Online Domain Adaptive Classification for Mobile-to-Edge Computing

Abstract

A key challenge of today’s systems is the mismatch between the high computational demands of modern neural network models for data analysis and the severely limited resources of mobile devices. Existing solutions focus on model simplification and task offloading to compute-capable edge servers. The former often leads to performance degradation, whereas the latter requires the transfer of information-rich signals and is subject to the impairments of wireless channels. To address these issues, a framework that establishes a novel form of collaboration between mobile devices and edge servers is proposed herein. The core idea is to deploy lightweight models on mobile devices that are intelligently updated to match the current, and local, distribution of the samples being observed. The framework develops the temporal patterns of the samples to determine the optimal model update policy, as well as channel resources allocated to the mobile users. The performance of the proposed framework is evaluated via extensive experiments with both synthetic and real-world datasets.

Motivations

Offloading data to the edge server (ES) is inconvenient as it may clog a constrained communication channel and misuse a powerful computational resource, whereas a simpler classifier (albeit tailored to the specific domain) would suffice for most of the samples.
The limitations of a local classifier available at an mobile device (MD) prevent it from reaching high accuracy as well as performing a proper domain adaptation in the first place.

Contributions

A two-tier architecture is proposed that enables adaptive online retraining by leveraging the ES and MDs collaboratively. ES assists MDs by training lightweight classifiers using periodically estimated distribution parameters, turning the domain adaptation and online learning challenges into mutually supportive tasks.
Instead of relying on full data offloading, the framework minimizes raw data transmission by offloading only critical samples. This reduces network congestion and optimizes the use of limited communication bandwidth between MDs and the ES.
The framework delivers domain-specific, low-complexity classifiers tailored to each MD’s local data distribution, enabling real-time adaptation in resource-constrained settings. Its effectiveness is quantified through a detailed analysis of the tradeoff between classification accuracy and data offloading, along with a dynamic performance assessment under domain drift conditions.

Results for Synthetic Dataset

Accuracy: Due to variations in data domains, prediction accuracy is influenced by both the fraction of data offloaded to the edge server (ES) and the number of local adaptation domains (LADs) used in the local online domain-constrained classification. To capture this relationship, we define an objective function that depends on both the offloading fraction and the number of LADs. The results imply that by widening the range of the randomness for γ₁, the local classification domain (LCD) is more likely to move back and forth and with a faster shift speed. This increases the inefficiency of the current model for the classification of the samples. Thus, the model might need to be updated. However, the delay in updating the model decreases the probability of choosing the most adaptive model. As such, more samples must be offloaded to the ES for classification.

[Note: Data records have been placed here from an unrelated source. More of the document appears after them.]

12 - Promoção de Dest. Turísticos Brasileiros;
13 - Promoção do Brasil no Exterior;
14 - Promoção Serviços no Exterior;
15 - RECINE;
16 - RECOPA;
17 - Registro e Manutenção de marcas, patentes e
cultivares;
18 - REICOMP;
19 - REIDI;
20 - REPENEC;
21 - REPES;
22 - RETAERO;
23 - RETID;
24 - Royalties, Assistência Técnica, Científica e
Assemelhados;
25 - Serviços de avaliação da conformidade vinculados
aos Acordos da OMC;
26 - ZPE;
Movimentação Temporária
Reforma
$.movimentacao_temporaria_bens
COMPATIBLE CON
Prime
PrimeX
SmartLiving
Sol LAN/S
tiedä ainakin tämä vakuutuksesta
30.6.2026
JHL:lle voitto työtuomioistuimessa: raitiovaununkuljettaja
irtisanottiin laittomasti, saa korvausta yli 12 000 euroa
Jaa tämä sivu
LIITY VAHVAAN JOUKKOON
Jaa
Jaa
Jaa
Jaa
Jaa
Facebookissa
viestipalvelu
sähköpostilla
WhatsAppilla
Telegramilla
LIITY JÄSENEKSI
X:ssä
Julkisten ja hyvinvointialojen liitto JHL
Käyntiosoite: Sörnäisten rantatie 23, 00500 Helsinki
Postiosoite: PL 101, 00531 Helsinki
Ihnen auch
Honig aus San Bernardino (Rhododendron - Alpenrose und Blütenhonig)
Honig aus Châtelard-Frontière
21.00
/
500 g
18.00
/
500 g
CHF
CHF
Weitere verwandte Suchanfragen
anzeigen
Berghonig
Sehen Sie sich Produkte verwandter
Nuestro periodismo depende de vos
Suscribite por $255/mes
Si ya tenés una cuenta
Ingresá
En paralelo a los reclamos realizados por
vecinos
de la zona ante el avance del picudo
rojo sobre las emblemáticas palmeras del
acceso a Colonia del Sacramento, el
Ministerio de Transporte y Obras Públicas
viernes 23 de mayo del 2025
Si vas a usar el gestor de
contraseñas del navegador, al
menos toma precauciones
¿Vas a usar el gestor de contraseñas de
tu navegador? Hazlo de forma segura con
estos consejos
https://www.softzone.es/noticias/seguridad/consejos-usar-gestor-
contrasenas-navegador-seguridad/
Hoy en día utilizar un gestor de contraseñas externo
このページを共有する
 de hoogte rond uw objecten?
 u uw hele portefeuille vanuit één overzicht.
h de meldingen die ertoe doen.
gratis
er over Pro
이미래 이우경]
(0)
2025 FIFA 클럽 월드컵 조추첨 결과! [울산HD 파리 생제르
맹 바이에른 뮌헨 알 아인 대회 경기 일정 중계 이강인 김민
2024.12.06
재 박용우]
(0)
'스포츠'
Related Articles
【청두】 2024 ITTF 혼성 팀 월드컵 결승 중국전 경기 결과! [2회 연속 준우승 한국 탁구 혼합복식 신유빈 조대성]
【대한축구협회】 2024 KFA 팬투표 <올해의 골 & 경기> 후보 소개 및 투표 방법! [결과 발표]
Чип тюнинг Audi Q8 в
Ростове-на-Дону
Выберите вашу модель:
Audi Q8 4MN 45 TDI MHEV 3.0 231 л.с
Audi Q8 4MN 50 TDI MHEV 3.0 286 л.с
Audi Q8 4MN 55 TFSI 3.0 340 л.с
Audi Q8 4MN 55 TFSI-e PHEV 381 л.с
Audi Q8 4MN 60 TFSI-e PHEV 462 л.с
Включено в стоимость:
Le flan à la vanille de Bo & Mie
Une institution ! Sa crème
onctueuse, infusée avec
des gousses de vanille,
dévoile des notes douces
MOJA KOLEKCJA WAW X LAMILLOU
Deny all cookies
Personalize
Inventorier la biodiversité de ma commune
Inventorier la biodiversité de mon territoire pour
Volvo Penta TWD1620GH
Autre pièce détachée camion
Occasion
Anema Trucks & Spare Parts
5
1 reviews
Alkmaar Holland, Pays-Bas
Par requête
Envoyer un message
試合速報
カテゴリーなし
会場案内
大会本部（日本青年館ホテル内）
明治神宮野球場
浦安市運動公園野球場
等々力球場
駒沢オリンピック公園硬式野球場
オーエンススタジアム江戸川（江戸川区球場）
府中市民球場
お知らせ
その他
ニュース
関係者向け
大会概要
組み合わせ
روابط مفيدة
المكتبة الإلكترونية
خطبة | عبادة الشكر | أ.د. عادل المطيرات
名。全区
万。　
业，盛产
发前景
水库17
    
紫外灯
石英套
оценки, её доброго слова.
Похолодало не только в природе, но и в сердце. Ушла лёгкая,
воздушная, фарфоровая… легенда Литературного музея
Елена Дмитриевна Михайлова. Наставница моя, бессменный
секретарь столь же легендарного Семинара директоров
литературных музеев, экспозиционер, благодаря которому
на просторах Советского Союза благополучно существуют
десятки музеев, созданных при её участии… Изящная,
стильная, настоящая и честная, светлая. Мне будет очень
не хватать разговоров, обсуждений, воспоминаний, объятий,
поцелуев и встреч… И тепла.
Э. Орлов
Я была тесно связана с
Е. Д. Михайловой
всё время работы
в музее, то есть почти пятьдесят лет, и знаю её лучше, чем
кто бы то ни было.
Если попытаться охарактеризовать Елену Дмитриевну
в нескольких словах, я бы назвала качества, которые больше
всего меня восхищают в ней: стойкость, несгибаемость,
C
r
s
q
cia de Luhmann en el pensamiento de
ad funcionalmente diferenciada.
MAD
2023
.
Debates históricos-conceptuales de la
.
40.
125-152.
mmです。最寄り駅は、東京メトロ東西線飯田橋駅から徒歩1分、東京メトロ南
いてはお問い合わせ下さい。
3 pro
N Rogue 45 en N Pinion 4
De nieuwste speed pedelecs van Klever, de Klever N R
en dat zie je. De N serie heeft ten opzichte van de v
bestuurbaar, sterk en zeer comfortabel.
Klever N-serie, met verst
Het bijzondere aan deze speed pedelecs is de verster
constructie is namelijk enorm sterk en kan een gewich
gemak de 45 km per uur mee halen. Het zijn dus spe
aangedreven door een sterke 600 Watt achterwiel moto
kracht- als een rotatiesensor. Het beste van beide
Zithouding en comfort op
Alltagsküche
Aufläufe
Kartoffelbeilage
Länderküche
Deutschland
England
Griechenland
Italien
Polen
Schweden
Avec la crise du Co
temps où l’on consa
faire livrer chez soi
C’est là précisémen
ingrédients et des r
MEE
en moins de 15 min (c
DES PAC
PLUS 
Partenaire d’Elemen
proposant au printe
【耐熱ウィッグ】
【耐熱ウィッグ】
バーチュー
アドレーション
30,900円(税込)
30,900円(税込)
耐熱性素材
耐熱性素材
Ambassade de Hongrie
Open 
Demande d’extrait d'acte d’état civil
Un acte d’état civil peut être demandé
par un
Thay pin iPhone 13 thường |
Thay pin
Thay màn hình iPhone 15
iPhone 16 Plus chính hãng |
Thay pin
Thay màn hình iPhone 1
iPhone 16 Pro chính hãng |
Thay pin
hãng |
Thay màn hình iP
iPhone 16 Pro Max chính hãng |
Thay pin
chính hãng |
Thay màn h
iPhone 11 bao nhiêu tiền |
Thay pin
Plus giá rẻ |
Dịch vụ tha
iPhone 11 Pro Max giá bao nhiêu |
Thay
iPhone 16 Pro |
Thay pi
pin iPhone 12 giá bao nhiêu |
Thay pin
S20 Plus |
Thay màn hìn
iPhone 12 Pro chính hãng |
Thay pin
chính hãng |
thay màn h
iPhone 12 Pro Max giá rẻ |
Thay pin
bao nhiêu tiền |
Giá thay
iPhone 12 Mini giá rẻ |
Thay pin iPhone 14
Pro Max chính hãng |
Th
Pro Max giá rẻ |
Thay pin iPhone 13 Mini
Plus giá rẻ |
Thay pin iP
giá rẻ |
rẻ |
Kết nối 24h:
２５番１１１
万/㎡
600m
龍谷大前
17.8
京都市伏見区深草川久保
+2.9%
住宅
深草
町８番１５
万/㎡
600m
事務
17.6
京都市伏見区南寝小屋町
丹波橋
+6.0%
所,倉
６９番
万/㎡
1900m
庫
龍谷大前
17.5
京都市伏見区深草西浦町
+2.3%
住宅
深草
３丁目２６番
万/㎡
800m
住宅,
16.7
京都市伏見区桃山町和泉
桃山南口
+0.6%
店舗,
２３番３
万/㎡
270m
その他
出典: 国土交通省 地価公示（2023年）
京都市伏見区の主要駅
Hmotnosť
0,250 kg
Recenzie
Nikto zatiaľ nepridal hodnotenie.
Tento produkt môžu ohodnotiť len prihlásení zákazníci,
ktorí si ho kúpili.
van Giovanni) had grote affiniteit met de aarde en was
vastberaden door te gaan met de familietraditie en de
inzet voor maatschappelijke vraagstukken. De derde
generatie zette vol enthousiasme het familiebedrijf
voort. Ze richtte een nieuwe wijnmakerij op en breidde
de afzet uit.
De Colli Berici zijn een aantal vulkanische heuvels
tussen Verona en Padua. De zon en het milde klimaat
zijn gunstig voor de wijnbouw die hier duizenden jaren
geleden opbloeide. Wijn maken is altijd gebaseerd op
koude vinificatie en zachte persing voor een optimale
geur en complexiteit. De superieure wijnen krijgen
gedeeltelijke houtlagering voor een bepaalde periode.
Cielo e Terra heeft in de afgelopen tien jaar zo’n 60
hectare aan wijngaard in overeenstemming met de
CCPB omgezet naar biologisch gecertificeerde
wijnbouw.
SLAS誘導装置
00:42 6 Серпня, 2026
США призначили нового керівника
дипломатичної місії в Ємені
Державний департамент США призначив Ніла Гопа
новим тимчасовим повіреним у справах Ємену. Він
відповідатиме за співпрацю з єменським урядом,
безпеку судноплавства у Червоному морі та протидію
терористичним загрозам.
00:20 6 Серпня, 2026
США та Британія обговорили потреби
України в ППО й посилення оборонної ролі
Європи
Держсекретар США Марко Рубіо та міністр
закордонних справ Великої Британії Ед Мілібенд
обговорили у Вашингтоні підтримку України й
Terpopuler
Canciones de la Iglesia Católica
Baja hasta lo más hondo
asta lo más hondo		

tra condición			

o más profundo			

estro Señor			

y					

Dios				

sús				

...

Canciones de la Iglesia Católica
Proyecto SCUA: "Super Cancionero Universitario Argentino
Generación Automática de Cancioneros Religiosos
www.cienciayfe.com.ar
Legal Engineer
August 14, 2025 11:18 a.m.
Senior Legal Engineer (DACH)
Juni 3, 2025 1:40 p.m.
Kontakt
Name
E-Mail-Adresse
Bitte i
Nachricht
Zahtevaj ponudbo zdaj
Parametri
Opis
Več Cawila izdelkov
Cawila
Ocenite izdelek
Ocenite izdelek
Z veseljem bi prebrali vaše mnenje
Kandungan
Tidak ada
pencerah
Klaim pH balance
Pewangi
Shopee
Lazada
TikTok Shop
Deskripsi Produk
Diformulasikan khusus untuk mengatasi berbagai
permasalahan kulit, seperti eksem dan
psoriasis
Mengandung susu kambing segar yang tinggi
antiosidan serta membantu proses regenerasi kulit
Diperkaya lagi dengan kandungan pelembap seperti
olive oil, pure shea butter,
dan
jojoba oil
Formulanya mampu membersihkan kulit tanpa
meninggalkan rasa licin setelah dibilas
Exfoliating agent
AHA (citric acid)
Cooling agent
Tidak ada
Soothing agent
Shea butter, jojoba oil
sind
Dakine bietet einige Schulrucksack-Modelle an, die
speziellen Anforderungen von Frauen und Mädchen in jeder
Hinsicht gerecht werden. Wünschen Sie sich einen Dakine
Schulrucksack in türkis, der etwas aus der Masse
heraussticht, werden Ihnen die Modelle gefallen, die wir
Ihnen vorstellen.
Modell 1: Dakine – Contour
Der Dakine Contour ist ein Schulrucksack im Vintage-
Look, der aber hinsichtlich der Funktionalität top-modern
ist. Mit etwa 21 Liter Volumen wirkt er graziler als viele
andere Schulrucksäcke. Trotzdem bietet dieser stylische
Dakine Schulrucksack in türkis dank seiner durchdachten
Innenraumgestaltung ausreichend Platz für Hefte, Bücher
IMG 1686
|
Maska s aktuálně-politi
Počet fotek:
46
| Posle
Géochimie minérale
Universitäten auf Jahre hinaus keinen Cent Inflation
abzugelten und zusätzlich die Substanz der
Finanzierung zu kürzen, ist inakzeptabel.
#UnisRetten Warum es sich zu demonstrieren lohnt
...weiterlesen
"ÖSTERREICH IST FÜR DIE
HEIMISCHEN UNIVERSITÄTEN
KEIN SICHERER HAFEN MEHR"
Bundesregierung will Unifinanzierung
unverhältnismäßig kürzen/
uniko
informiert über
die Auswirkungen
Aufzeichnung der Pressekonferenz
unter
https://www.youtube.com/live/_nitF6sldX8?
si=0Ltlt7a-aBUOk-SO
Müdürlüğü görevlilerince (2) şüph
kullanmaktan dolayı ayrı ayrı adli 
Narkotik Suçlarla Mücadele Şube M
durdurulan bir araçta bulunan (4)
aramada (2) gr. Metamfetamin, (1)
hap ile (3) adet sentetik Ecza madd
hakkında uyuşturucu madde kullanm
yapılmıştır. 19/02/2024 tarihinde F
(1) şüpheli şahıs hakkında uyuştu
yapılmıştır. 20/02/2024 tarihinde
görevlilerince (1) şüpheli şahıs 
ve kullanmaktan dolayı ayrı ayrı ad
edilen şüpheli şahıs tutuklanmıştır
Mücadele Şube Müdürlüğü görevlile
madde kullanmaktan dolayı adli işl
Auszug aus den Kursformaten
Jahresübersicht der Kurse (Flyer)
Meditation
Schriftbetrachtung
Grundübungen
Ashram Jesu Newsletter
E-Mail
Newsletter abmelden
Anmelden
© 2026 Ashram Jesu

Results for Real-world Dataset (UNITE)

Recall: the figure shows the recall value for different scenarios without offloading samples to the ES. As seen in the figure, persistent updating of the model leads to high recall, which decreases if less frequent updating is used. This also leads to an increase in resource usage for the system. Furthermore, the results indicate that by increasing the shift speed, the recall decreases as well. Indeed, when the shift speed is low, the distribution of data does not change significantly, and thus, the current model provides good accuracy to the samples. On the other hand, increasing the shift speed leads to a momentous change in the distribution of the samples. As a result, the current model is not able to classify the samples accurately and a higher share is required to be offloaded to the ES. Hence, the offloading ratio increases.

Conclusion

In this paper, we proposed an online domain adaptive classification framework to perform a classification task leveraging the collaboration between an MD and the ES in a setting in which the distribution of the observed samples drifts over time. The proposed framework determines model updates and fine-grained offloading decisions. Simulation results implemented on both synthetic and real datasets reveal that the proposed framework can improve the accuracy of simple classifiers deployed at MDs while reducing resource usage. According to the results obtained from experiments, it is important to frequently update the model, possibly at every epoch, to get a satisfactory performance. However, this comes at a system cost, especially in terms of latency to receive the updated model.